> [SET TASK]:
Show every line of the rows below that contains the word "Look".

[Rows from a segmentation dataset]
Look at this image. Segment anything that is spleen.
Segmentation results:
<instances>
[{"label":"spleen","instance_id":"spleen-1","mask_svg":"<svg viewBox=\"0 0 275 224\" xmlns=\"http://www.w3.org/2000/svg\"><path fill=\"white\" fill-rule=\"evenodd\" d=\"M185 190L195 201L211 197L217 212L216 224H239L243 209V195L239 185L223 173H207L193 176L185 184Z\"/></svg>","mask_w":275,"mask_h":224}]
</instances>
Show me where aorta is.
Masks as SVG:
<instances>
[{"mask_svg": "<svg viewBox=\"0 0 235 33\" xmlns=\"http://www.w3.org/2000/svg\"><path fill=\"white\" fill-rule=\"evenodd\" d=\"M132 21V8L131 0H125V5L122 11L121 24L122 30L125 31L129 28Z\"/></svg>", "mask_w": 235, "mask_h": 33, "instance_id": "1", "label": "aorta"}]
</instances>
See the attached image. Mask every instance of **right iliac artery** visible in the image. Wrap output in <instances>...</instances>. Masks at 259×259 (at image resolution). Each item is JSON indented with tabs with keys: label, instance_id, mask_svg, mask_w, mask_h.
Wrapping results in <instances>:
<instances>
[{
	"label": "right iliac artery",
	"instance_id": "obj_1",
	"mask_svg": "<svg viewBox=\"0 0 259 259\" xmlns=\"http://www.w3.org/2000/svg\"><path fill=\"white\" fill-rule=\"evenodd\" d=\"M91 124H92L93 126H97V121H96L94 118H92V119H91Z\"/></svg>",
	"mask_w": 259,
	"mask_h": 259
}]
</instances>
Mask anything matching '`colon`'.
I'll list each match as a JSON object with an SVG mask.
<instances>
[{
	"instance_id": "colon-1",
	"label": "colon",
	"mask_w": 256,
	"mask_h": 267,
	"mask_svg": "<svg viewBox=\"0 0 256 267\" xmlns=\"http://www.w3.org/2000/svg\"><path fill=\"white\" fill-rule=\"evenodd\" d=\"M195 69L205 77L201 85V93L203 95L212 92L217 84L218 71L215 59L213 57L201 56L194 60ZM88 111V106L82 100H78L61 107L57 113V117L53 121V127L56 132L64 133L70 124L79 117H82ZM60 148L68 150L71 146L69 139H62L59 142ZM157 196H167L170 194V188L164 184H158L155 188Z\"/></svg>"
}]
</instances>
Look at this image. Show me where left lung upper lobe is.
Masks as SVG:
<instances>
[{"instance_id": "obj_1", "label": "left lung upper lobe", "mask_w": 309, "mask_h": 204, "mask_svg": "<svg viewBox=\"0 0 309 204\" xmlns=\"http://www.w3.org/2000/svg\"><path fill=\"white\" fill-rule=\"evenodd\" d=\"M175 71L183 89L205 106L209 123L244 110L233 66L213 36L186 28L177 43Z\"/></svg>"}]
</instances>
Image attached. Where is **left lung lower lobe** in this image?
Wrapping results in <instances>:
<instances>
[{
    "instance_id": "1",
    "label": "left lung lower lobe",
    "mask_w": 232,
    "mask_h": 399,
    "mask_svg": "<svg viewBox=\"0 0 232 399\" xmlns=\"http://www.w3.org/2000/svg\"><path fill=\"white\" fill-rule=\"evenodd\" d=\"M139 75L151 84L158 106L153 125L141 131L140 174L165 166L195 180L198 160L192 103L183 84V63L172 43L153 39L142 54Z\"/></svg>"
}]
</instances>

> [RESPONSE FOR THIS EXERCISE]:
Look at this image. Segment anything that is spleen.
Look at this image. Show me where left lung upper lobe is.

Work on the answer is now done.